Maritime in the Maritimes

Greetings from the Maritimes! And the Maritime shorts! Last week I was visiting Nova Scotia, and of course had to bring my new shorts along for the trip - 

Yes, these are the Maritime shorts from Grainline, and they are great. This pattern is a real winner - no significant alterations, very good results.

Fabric: Midnight blue twill with a bit of stretch.

Pattern adjustments: Cut the size 10 and graded down to an 8 along the side seams from the bottom of the pocket to the hem - much easier than grading up from the hip. The standard advice for trouser (and shorts) sizing is to use your hip measurement, and adjust the waist as needed, but I found this route to be MUCH easier - and far fewer pieces to alter. I added two inches to the hem, but then used a larger hem allowance, so these guys are about 1 1/2" longer than the pattern. I also added 1" to the top, since I have muffin top paranoia, but I think I could have gone with the original. 

Sewing epiphany: As you can see, the left pocket meets the side seam in a smooth, practically invisible join - if I weren't pointing to it, you would not know it was there.

However, on the left side, there is a tiny wrinkle in the pocket facing, and the pocket lining (yes, I did use white, I ran out of fabric) pops out.
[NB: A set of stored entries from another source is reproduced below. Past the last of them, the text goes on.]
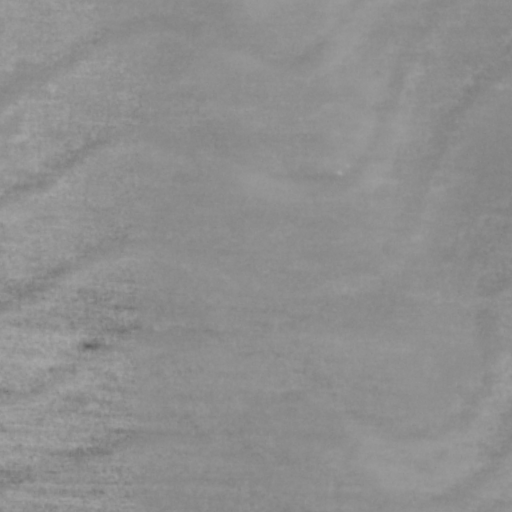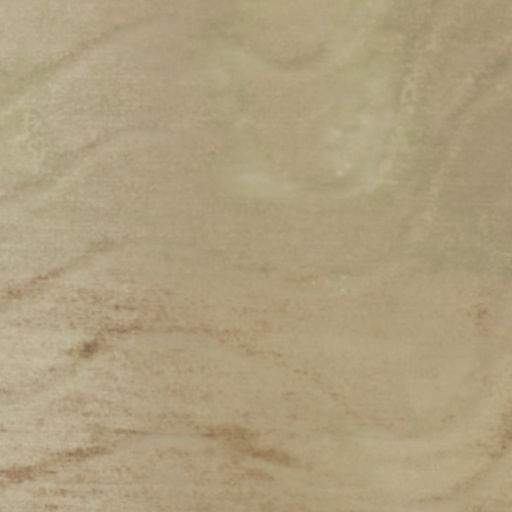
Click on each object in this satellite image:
crop: (256, 255)
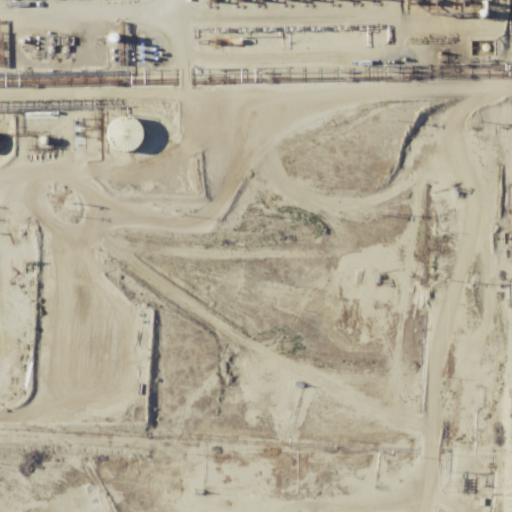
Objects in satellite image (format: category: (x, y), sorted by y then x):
building: (10, 34)
building: (124, 134)
road: (355, 407)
The pocket facing/lining is wider than the top layer of fabric! This is purely a construction mishap (see amazing pocket results, above). I've noticed this a couple of times before, but finally put two and two together, and from now on when I baste my pocket to the side seams, I will check for this preventable mistake and take action! I guess I just needed to see both the good and the bad in one place to figure this one out.

Basically, these shorts are just what I needed. Casual, but nice enough to wear on adventures in the real world. And if, like me, you are not very curvy in the waist/hip area, this pattern is just a dream come true. I'm cool with drafting my own pants/trousers/jeans, but it is so nice to find a pattern that works with just a few minor tweaks. 

Happy Sunday!

Tuesday, 2 July 2013

Stashbusting: June

The Stashbusting Challenge has reached the half-way mark, and I have managed to bust every month! Woot woot! 
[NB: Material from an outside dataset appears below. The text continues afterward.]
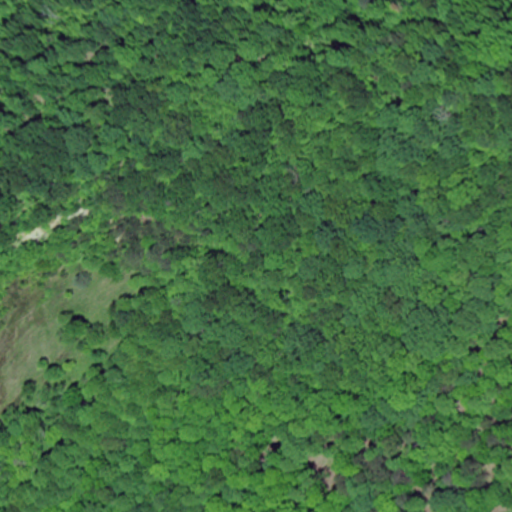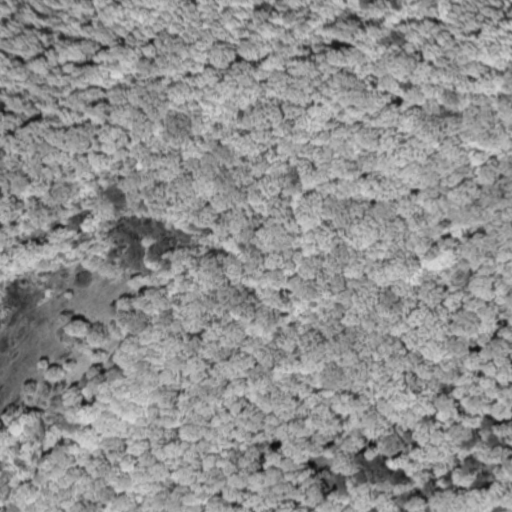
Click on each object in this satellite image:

June's theme was containment, which I was very happy about. I had visions of whipping up a big pile of tote bags and zip-up pouches for everything and everyone. By the end of the month, I had made one thing. For myself. I still have the fabric for the imaginary bags, they may still happen. So, here's what I did make:

A knitting needle roll, following a tutorial from Stitch Parade. Thanks Andrea! I just took up knitting last winter, and am currently stalled at the half-way mark on my first sweater (not much incentive for a sweater in July). I've finished 3 other small projects, and have about 10 sets of needles already. Needles that I was "storing" on top of my dresser. Not even in a shoe box, that just didn't occur to me! 

Ta-da! Finished needle roll.
The outer fabric is an Echino heavy cotton fat quarter. What I originally though I would do with it, I can't imagine. It's gorgeous, but a fat quarter? Tough to find a good use for it.
For the inside, I used a heavy linen remnant, and had to piece the deepest pocket. No scrap left behind!
The only thing I didn't have on hand was a nice ribbon for the closure, so I  treated myself at Mokuba.
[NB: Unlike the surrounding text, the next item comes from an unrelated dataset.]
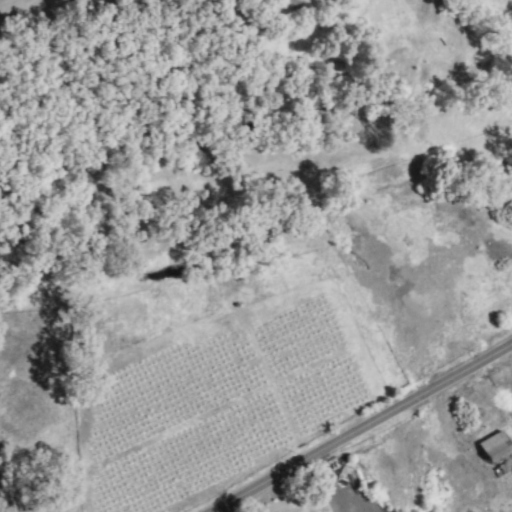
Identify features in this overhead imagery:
road: (363, 427)
building: (493, 445)
road: (328, 482)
Ribbon close up - turquoise moire with bright pink weft!
This project went together really smoothly. The fabrics are very complimentary, and it looks like a pricey knitting store item! I didn't use a batting or felt layer since my fabrics were a heavier weight, and I don't have a walking foot. I'm keeping my double pointed needles in their packages for now, until I come across a handy needle gauge card, which will fit nicely in one of the pockets.

Thanks again, Andrea, for this great tutorial!